The Government’s consultation on catch limits for New Zealand’s largest orange roughy fishery has brought this deepsea fish into the spotlight again.[1]
 
Seafood New Zealand has recommended a precautionary catch limit reduction, but not because the fishery is in trouble. The orange roughy fishery is far from being in trouble.
 
Commercial catch limits, harvest strategies, and the collection and application of science to inform sustainable fisheries management is day-to-day business for both government and industry. When these regular, robust processes hit the media, readers are prompted to take notice and do their own thinking.  
 
Towards an informed understanding of this valuable fishery, here are the facts of this sustainability review.

Government and industry agree to a catch limit reduction

In its submission to Fisheries New Zealand (FNZ), the Seafood New Zealand Deepwater Council proposed a reduction in the commercial catch limit in the fishery. In implementing what is a practical approach, the New Zealand Deepwater Council agrees with FNZ – that the catch limit requires a precautionary reduction until the stock assessment has been completed.  

The ins and outs of stock assessments

Stock assessments are rigorous statistical assessments of changes in the biomass of fishstocks over time. They enable us to better understand the current status of the fish stock by looking at historical responses to different levels of catch, and to estimate the future biomass at the current management settings (e.g., catch limits or yields).
 
An important dataset is needed before the stock assessment can be completed. This is the ‘ageing data’ which is essentially data that provides information on the age of a fish which is gathered by counting the number of annual rings in samples of fish ear bones (otoliths). It is used to provide information on the age structure of the surveyed population as well as indicating how fast orange roughy are growing.

There’s more to the story than the headline

Our orange roughy story is well-known. Most New Zealanders who were reading newspapers in the 1980s will remember that overfishing in the late 1970s endangered the stocks (the rebranding of the fish from ‘slimeheads’ to ‘orange roughy’ helping spur new consumer demand).
 
The science – understanding how orange roughy grow, live and reproduce – led to a revision of the way orange roughy were managed, and in the mid-1990s new assessments demonstrated that our fisheries were recovering.
 
Our fondness for this story, and for this fish, might explain exaggerated news media headlines. It’s an easier heartstring to pull perhaps. But roughy stocks are not ‘plummeting’. The fish are not being harvested towards a ‘slow death’.

An abundance of caution to maintain an abundance of stock

New Zealand has an agile and responsive harvest strategy for orange roughy, where no more than 4.5% of the available biomass is harvested. In other words, from every hundred fish, we catch no more than 4.5 individuals.
 
The harvest strategy is a simple equation to ensure the number of fish harvested is equal to (or less than) the rate of fish joining the fishery as they transition from eggs and larvae into juvenile fish.
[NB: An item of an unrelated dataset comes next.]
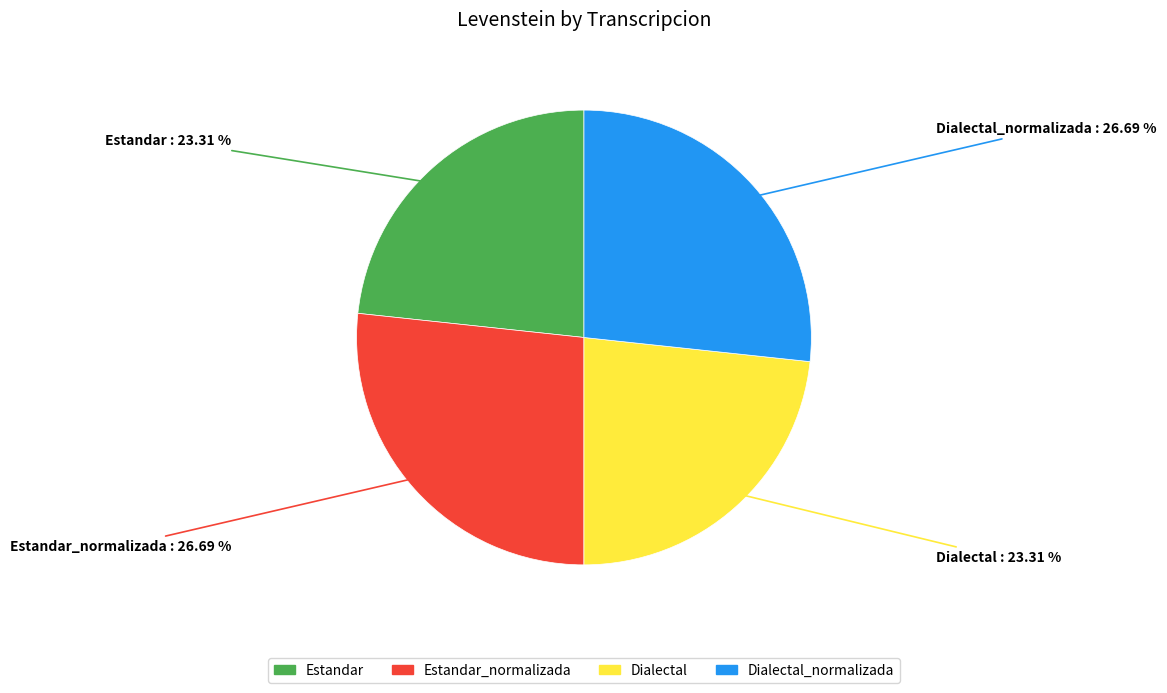

Does any single category account for the majority?

No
The entry of new young fish (or recruits) into a fishery is called recruitment.
 
In its submission to FNZ, Seafood NZ has proposed a reduction in the catch limit for the fishery from 5,970 tonnes to 3,700 tonnes. This aligns with the harvest strategy and works out to approximately 2.5 million fish being harvested from this one fishery that has as many as 55 million fish.

Orange roughy stocks are healthy

Government and industry have reliable information showing that the stock is healthy, including:

  • estimates of abundance of the fish using proven acoustic surveying methods undertaken by independent scientists. 
  • the number of orange roughy harvested each year, and accumulatively across years.

Looking at the East and South Chatham Rise fishery, the biomass of orange roughy in this area has been estimated at 80,000 tonnes of fish (or around 55 million individuals).
 
The 80,000-tonne estimate comprises 49,000 tonnes observed through acoustic surveying and 30,000 estimated by scientists for unobserved spawning fish and mature fish that are not spawning.
 
To summarise: There are as many as 55 million fish in the East and South Chatham Rise area, which is one of eight orange roughy fishery zones. This is not evidence of a plummeting. These fish are abundant.
 

Certainty is a matter of time (and science)


But we still need more science so that we can set harvest levels with more certainty. One essential  piece of science – an improved ageing dataset – is needed so that the stock assessment can be completed, providing indications of sustainable yields for the harvest of this valuable fish.
 
Until this point, there is agreement between the government and industry to reduce the TACC  in the fishery, so that we can keep fishing sustainably, maintaining New Zealanders' livelihoods and local economies (although a small reduction may still affect both). Industry and government have yet to reach a consensus on the extent of the reduction in catches.

 


[1] This is the East and South Chatham Rise fishery which is a sub-area of the ORH3B stock.